Hatred has its own lens. Speaking at a literary meet recently, the poet and lyricist, Javed Akhtar, expressed his disappointment at a newspaper report that listed two Urdu books along with RDX and weapons found in a car carrying two terrorists. The implied equation of RDX and Urdu was painful to Mr Akhtar; perhaps too the way the reference to the Urdu language functioned as a code for the alleged terrorists’ religious identity. The lens of hatred reduces the language of some of the finest poetry and most powerful literature in the world into a language used by terrorists, and links both in the implied accusation of an unnamed faith. The reference to Urdu books was meant specifically to suggest a religion. Mr Akhtar said that the identification of language with religion made no sense; languages belong to regions, as the birth of Bangladesh demonstrated. The mental and political habit of attributing languages to religions is particularly absurd in the case of Urdu which, unlike other languages, did not begin with paeans to temples, churches or mosques but with agnostic, even non-believing, writers who wrote boldly about social injustices among other themes, including lesbianism, for instance.
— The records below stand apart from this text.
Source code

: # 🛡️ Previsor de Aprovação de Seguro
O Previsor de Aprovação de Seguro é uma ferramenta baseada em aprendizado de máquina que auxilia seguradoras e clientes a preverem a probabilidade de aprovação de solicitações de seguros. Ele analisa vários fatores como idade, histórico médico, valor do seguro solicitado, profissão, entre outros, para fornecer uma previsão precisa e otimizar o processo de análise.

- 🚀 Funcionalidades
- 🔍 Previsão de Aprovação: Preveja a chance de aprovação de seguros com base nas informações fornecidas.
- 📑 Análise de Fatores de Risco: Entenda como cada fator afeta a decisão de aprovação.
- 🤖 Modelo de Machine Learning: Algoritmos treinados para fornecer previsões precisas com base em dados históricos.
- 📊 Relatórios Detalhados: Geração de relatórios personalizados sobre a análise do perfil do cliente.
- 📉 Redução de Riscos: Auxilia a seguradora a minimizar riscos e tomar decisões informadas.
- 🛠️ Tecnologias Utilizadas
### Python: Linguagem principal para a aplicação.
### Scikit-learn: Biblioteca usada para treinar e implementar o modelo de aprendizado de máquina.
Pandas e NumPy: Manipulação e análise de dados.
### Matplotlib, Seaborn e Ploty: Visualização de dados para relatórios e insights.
The history of Urdu’s divergence from Hindi is marked if not by hatred then by the desire to distance one religious group from the other. It was tied in with the feverish — ultimately tragic — politics of the time, which haunts the subcontinent to this day. At a time when much of India seems to be succumbing to an aggressive, chauvinistic nationalism cleverly associated with the majority religion and the Hindi language, the lens of hatred sweeps everything together, from faith to language, from dissent to dress, marriage and even subject of research, for punishment by State and non-State elements. As visitors of one community are singled out for blame at the beginning of the Covid-19 pandemic in India, so are girls suddenly forbidden to wear the hijab in class in one state, laws against ‘love jihad’ marriages are formulated even though the Centre has found no such thing, students from underprivileged groups are prevented by regulation from researching subjects relating to the history and culture of India in foreign universities, all dissent, even if imagined, is quickly suppressed by imprisoning the young and the old for years. This list gives a fleeting taste of everyday India today.
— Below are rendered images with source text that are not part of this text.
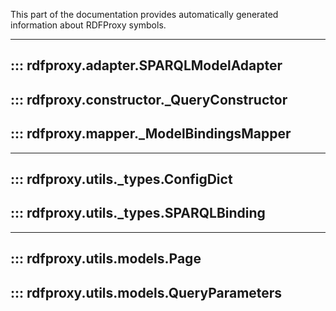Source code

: This part of the documentation provides automatically generated information about RDFProxy symbols.

---
::: rdfproxy.adapter.SPARQLModelAdapter
---
::: rdfproxy.constructor._QueryConstructor
---
::: rdfproxy.mapper._ModelBindingsMapper
---


---
::: rdfproxy.utils._types.ConfigDict
---
::: rdfproxy.utils._types.SPARQLBinding
---


---
::: rdfproxy.utils.models.Page
---
::: rdfproxy.utils.models.QueryParameters
---
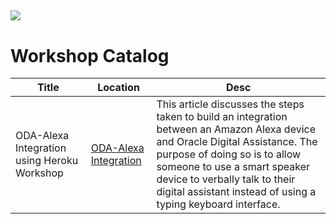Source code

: ![](common-content/images/nahandson-title.png)
---
# Workshop Catalog


| Title | Location | Desc |
| ----- | -------- | ---- |
| ODA-Alexa Integration using Heroku Workshop | [ODA-Alexa Integration](https://oraclemichael.github.io/ODA-Alexa-Workshop) | This article discusses the steps taken to build an integration between an Amazon Alexa device and Oracle Digital Assistance. The purpose of doing so is to allow someone to use a smart speaker device to verbally talk to their digital assistant instead of using a typing keyboard interface. |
Mr Akhtar’s remarks about Urdu take on an ironic cast in this environment. The emphasis on Hindi leads to other forms of resistance — those that are linked to regions and cultures. India is rich in cultures and languages; to try to erase this diversity in the name of nationalism is a mark of quite extraordinary myopia. Hindi is a beautiful language too. Hostility to it is as impoverishing as the hostility to Urdu. The lens of hatred is narrow, short-sighted and destructive of humanity’s richest achievements.